The Count naturally “is” death but he’s a playful nineteenth-century sort of fictitious personage as well, whose effect on others may be real enough, but he is not. And so on, and so forth. Heading into the novel’s second half, with the pull of gravity to help me, and a certain amount of momentum, I don’t believe I will feel that queer half-panicked sensation I had from time to time, before—the sense that I was “coming too close to the fire” (to use Goethe’s phrase), and risked madness, by writing of mad and terrifying things.
…But we shall see.
[…]
…My sweet husband, funny and warm and gracious and kindly, and quick-witted, and somewhat shy…who often surprises me, at odd unexpected moments, by looking—that is, being—so handsome, still; in ways that the camera can’t record. His graying hair—but not really graying yet—still very dark—his smile, his freckles, his air of easiness and calm: one judges a man by how carefully, how gently, how intelligently he approaches his garden, or his pets, or his financial snarls (which, as our “fortune” swells, swell also), or the inevitable problems with one printer or another, one bookstore or another. Love love love & twenty years & more: it is really quite remarkable: but who has the audacity to take credit—?
August 19, 1981.
…To elucidate. To “bear witness.” To integrate fragments of the self. What a task! Quixotic, euphoric, irresistible….

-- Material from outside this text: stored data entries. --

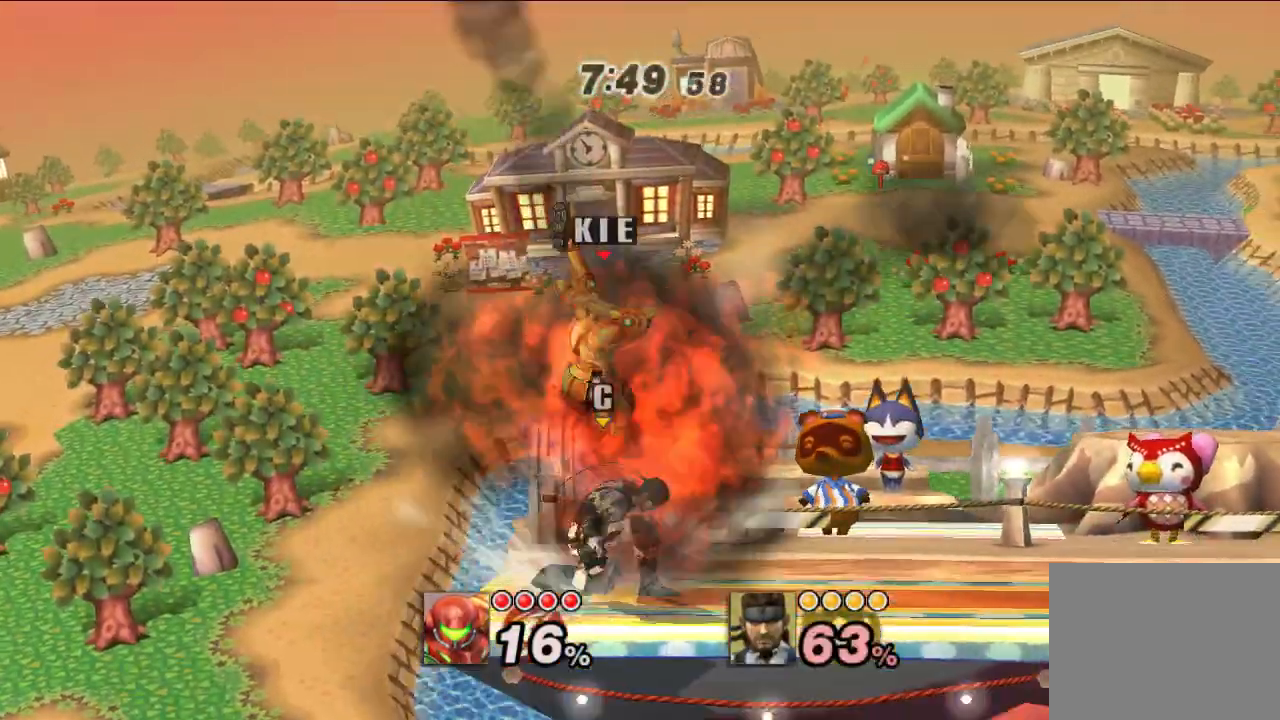
{"dt_ms": 500, "buttons": [], "left_stick": "right", "right_stick": "center", "events": [[17, "X", "down"], [33, "left_stick", "center"], [217, "X", "up"], [300, "left_stick", "right"]]}
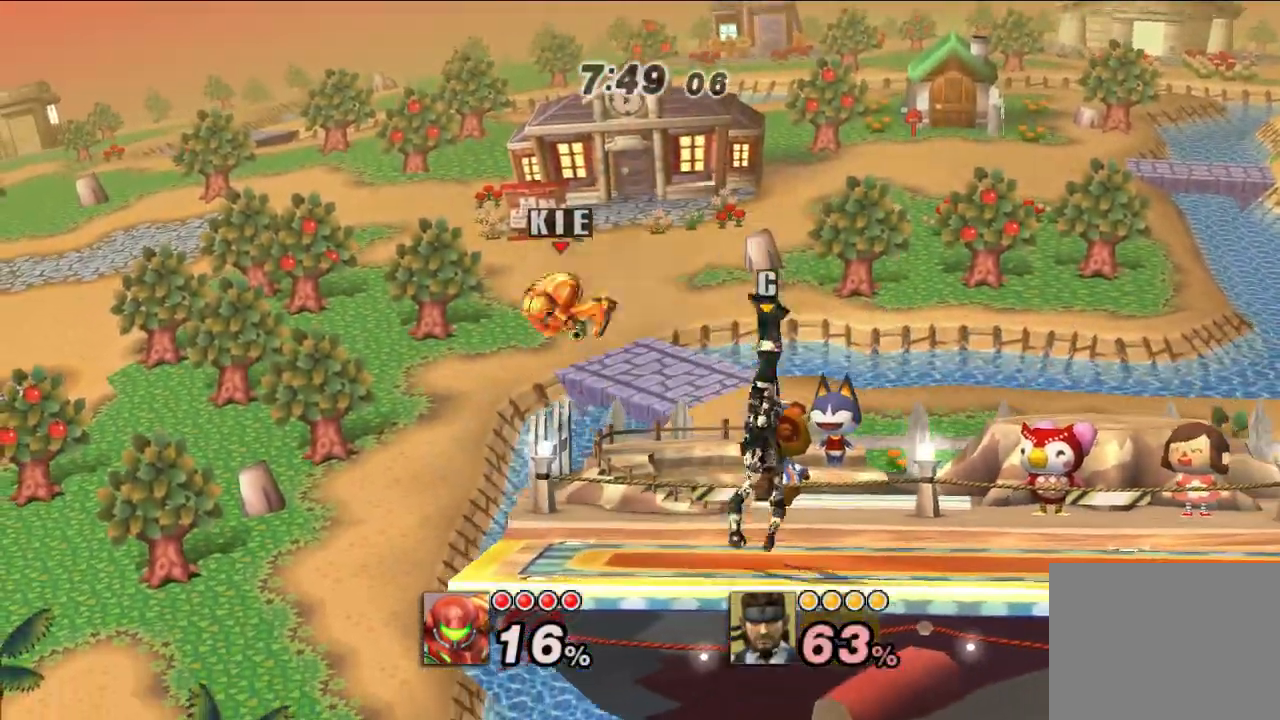
{"dt_ms": 500, "buttons": [], "left_stick": "down-right", "right_stick": "center", "events": [[233, "left_stick", "down-right"]]}
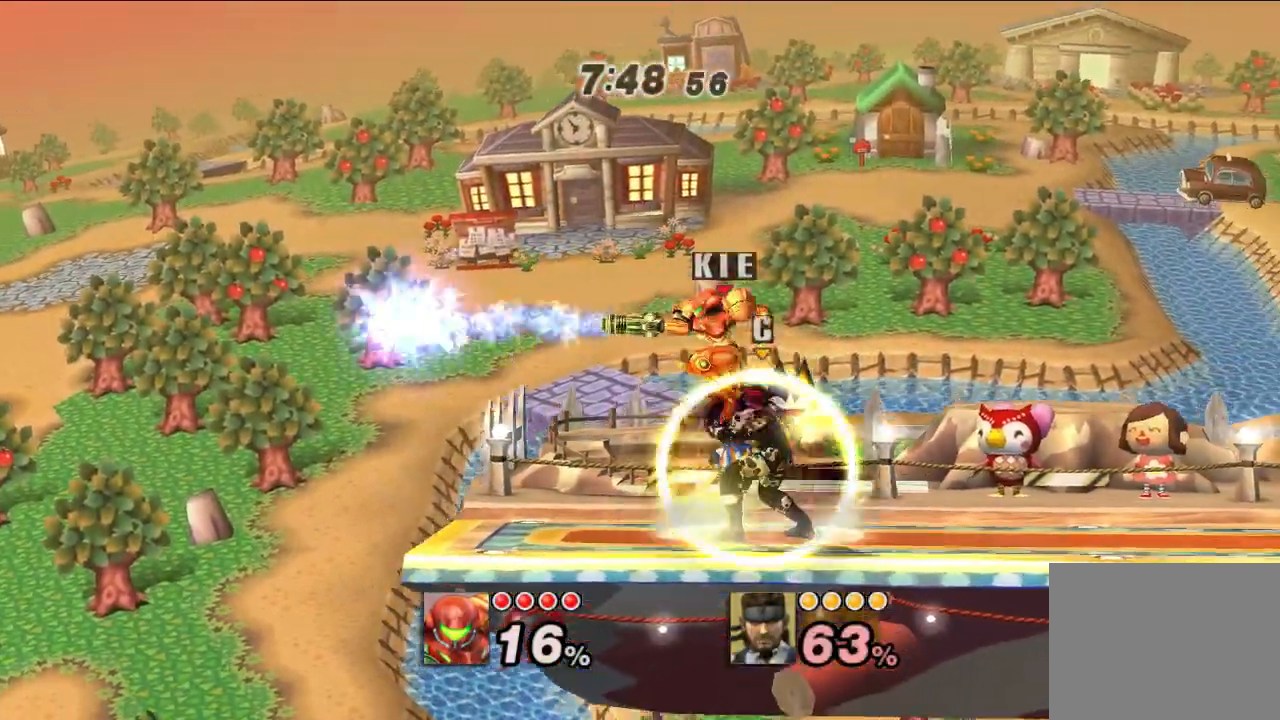
{"dt_ms": 500, "buttons": [], "left_stick": "down-right", "right_stick": "center", "events": [[133, "left_stick", "down"], [483, "left_stick", "down-right"]]}
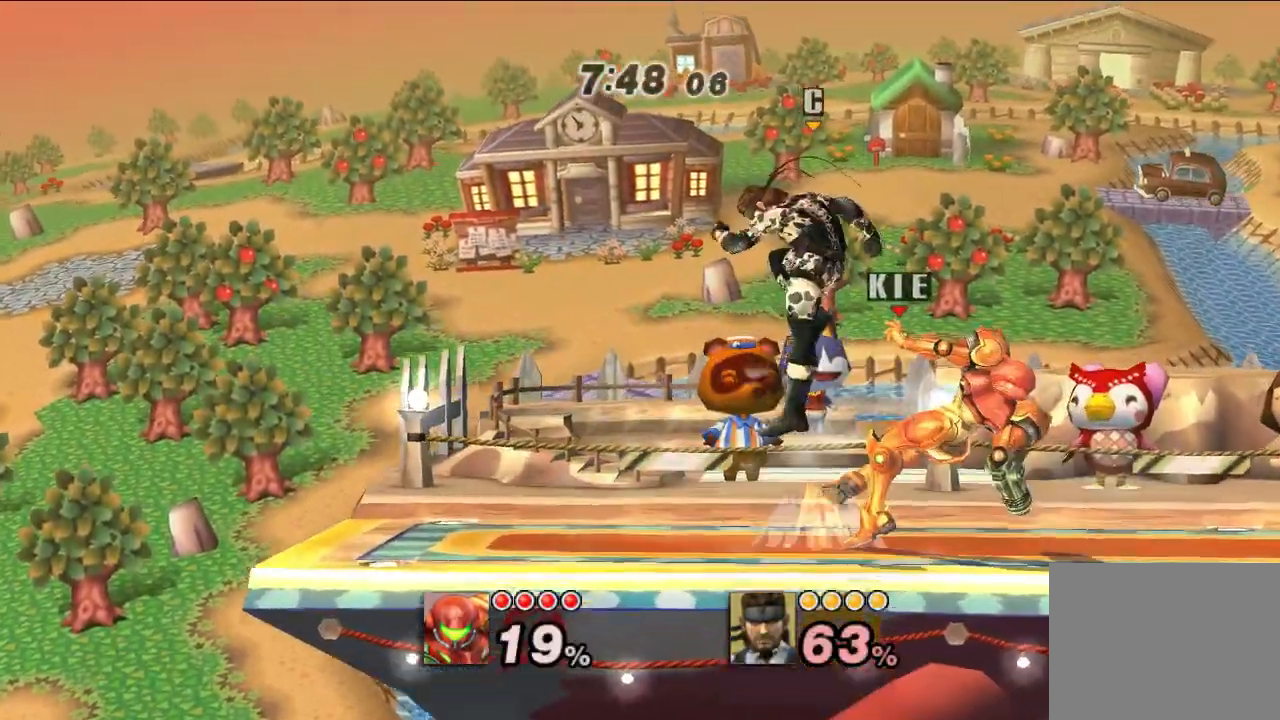
{"dt_ms": 500, "buttons": [], "left_stick": "down-right", "right_stick": "center", "events": [[183, "A", "down"], [183, "left_stick", "down"], [267, "A", "up"], [317, "A", "down"], [367, "left_stick", "down-right"], [400, "A", "up"]]}
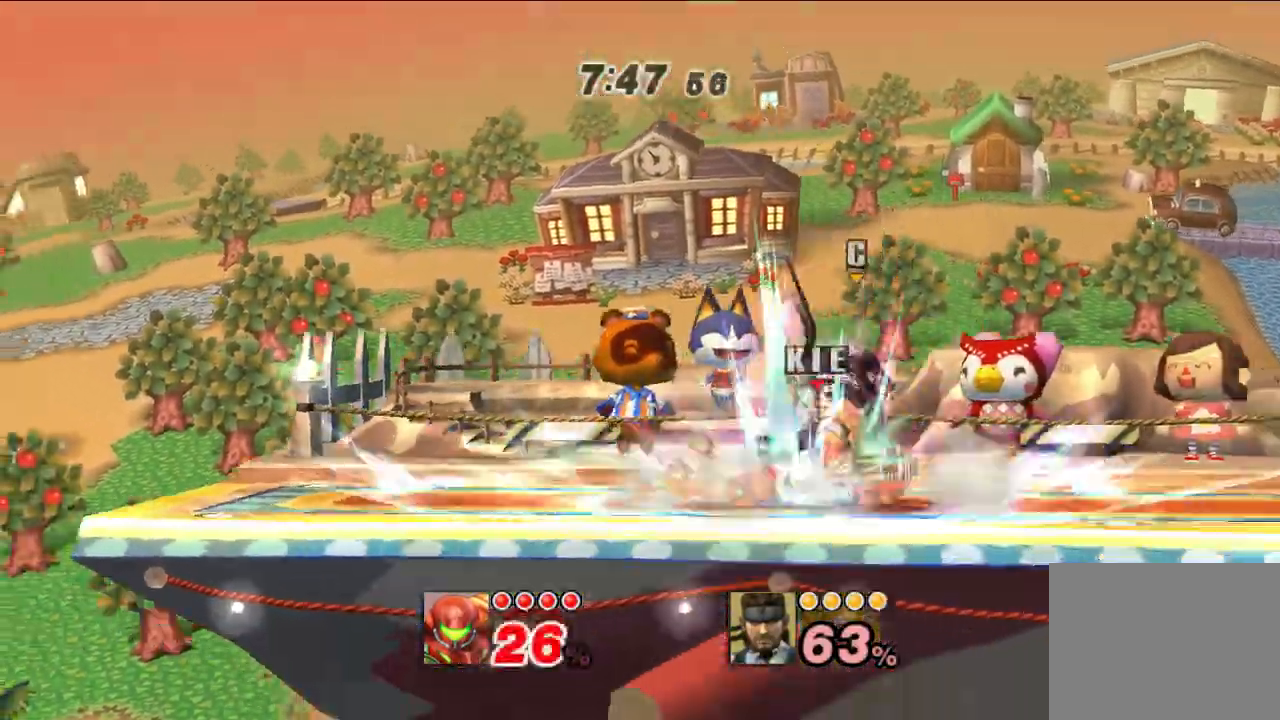
{"dt_ms": 500, "buttons": ["A"], "left_stick": "down-right", "right_stick": "center", "events": [[83, "A", "down"], [183, "A", "up"], [417, "A", "down"]]}
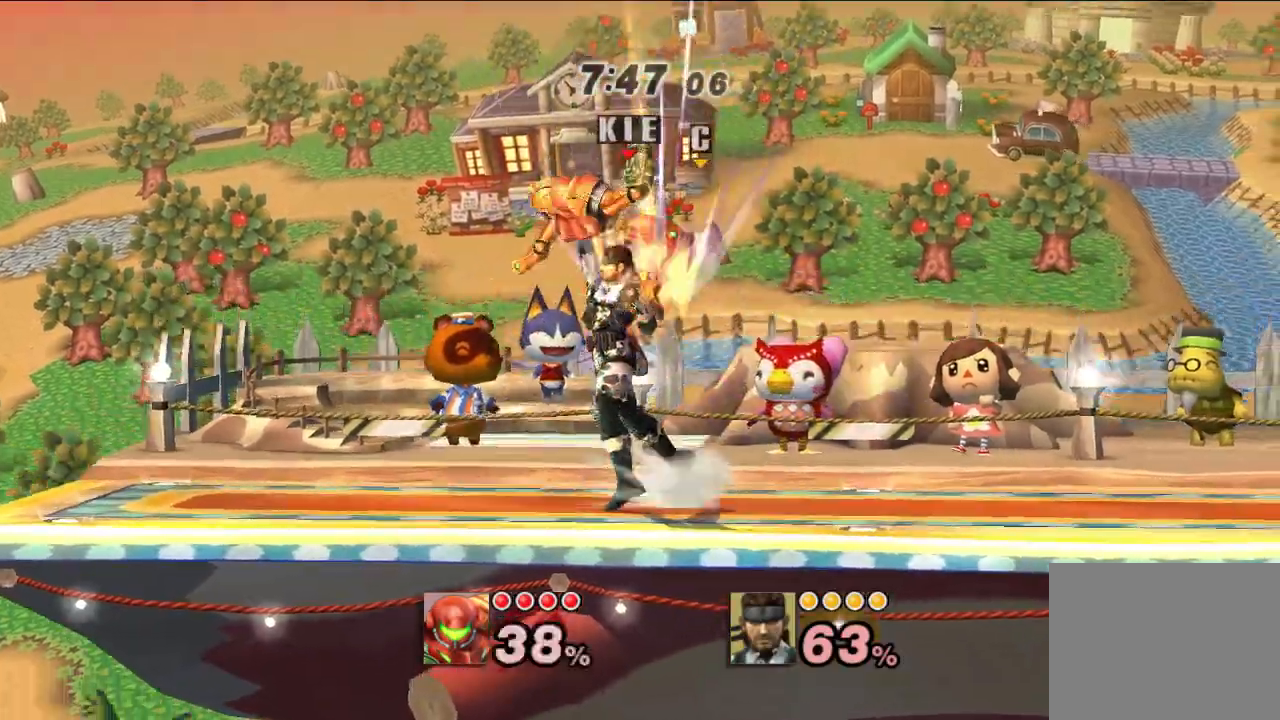
{"dt_ms": 500, "buttons": ["A"], "left_stick": "center", "right_stick": "center", "events": [[33, "A", "up"], [317, "left_stick", "center"], [483, "A", "down"]]}
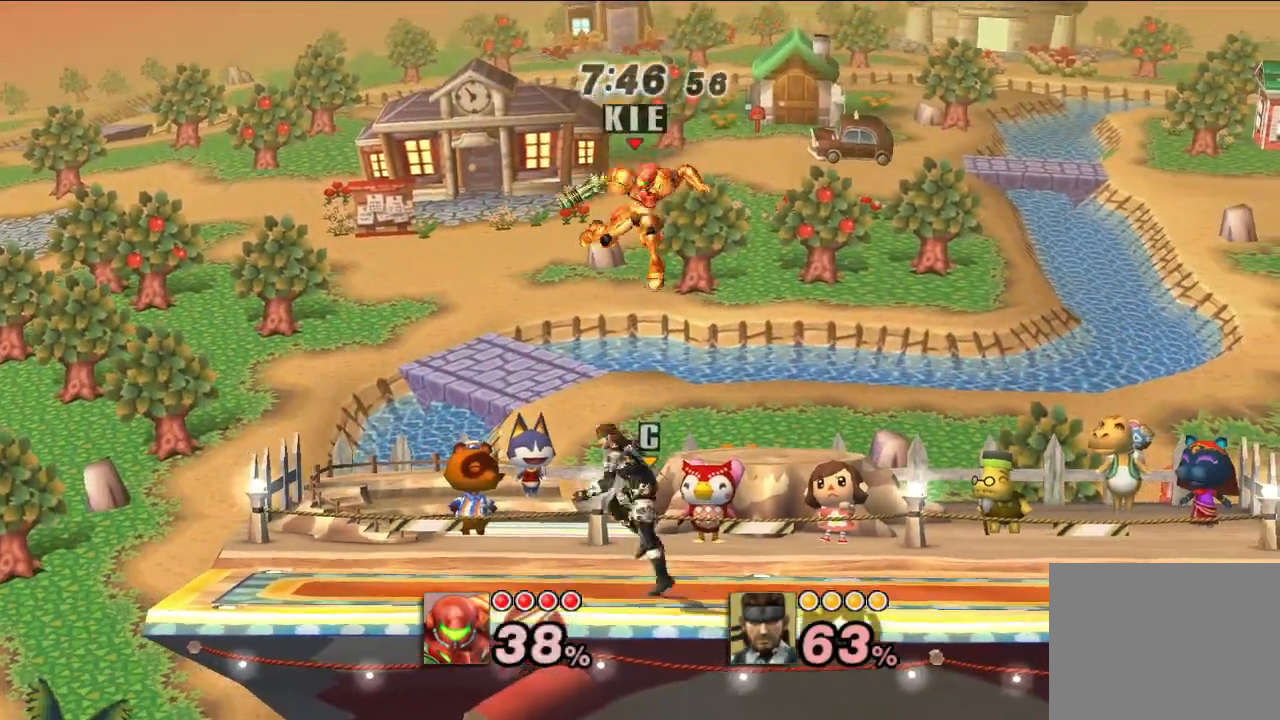
{"dt_ms": 500, "buttons": [], "left_stick": "down", "right_stick": "center", "events": [[83, "A", "up"], [150, "A", "down"], [183, "left_stick", "down"], [233, "A", "up"], [267, "A", "down"], [433, "A", "up"]]}
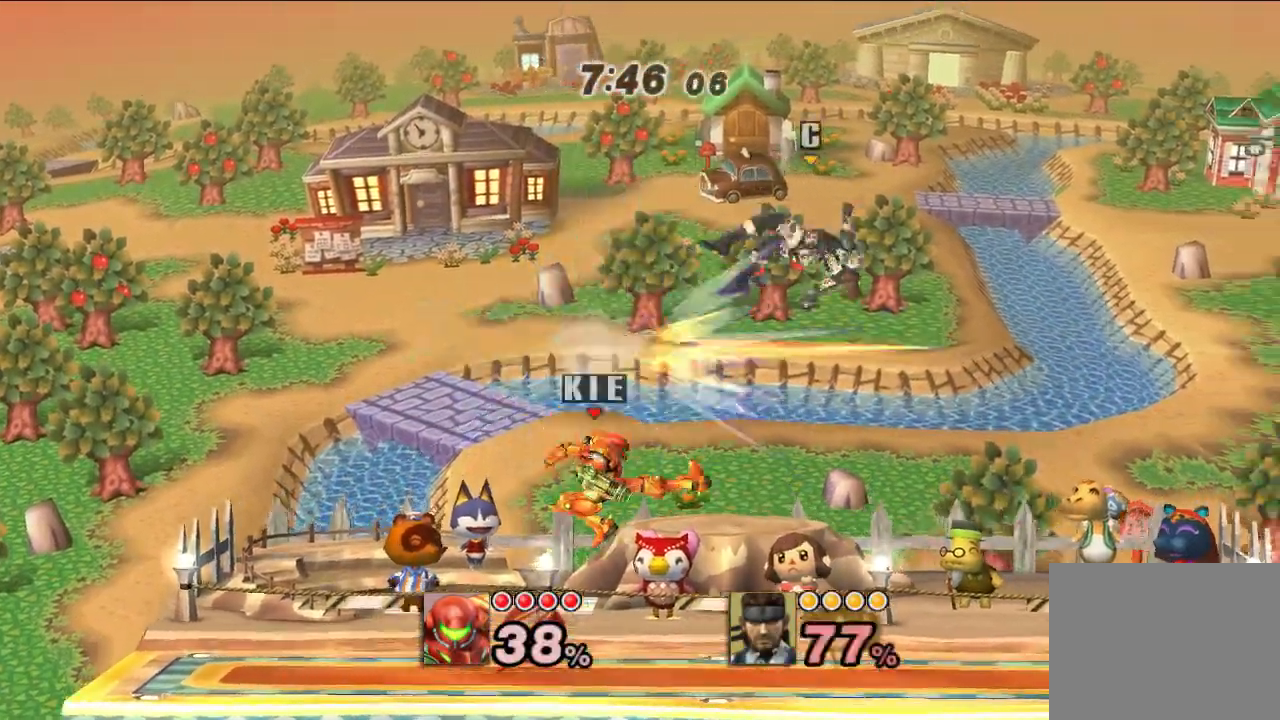
{"dt_ms": 500, "buttons": ["B"], "left_stick": "right", "right_stick": "center", "events": [[100, "left_stick", "down-right"], [350, "left_stick", "center"], [433, "left_stick", "right"], [467, "B", "down"]]}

…Yesterday, warm and really very wonderful “social occasions”: a luncheon in SoHo with Karen and Mike [Braziller] ( just back from their two-week vacation in Maine), whom we like immensely; dinner in Cold Spring,
at the rented summer house of Stephen Koch, with Stephen and Angeline [Goreau] (touching domesticity—I felt suddenly more hopeful for Stephen, and for the two of them: perhaps it
will
work out: and Stephen will finish that accursed novel). A taping at the
Today
show that went quickly, and effortlessly; a lengthy but quite interesting interview with a literary journalist from the
Los Angeles Times
; the long drive up the Palisades Parkway, to Cold Spring…. Returning around midnight and I felt less exhausted than I had felt at 4 p.m…. or, for that matter, at 6
A.M.
, when we’d awakened.
…Today has been the reverse. Many hours on
Crosswicks
; and pondering over the
Night Walks
anthology;
*
a modest bicycle ride in the neighborhood (the weather has turned almost autumnal—chilly, windy, but very clear and exhilarating).
Angel of Light
sold to Warner Books for $125,000. A number of people calling, still, to congratulate me on the review of
Angel of Light
in the
New York Times Book Review
, the other day.
†
(Thomas Edwards’s remarkably generous piece is probably the critical high point of my life—and will remain so. Yet I don’t know whether I feel any sort of euphoria, or only relief, at not having been shredded in public.)
…Working on
Crosswicks
. Which I want never to end, for I can’t imagine anything so utterly engrossing in the future. Somehow, as in
Bellefleur
(though not in
Bloodsmoor
and
Angel of Light
) this activity stimulates an indefinable fusion of the plotting “rational” self and the groping, dreaming, inchoate “night” self…. Yet I am thinking airily of a “casebook of murderesses” for the next long project…some sort of quirky memoir…a self-styled amateur detective (?) who embodies (?) American optimism…. Lizzie Borden, Emily Dickinson, a woman who murders her sister-in-law; babies in the attic—their preserved corpses, that is; the schemer/authority who
gets everything wrong
; always arrests the wrong “murderer,” or hounds him or her to death, or collapse.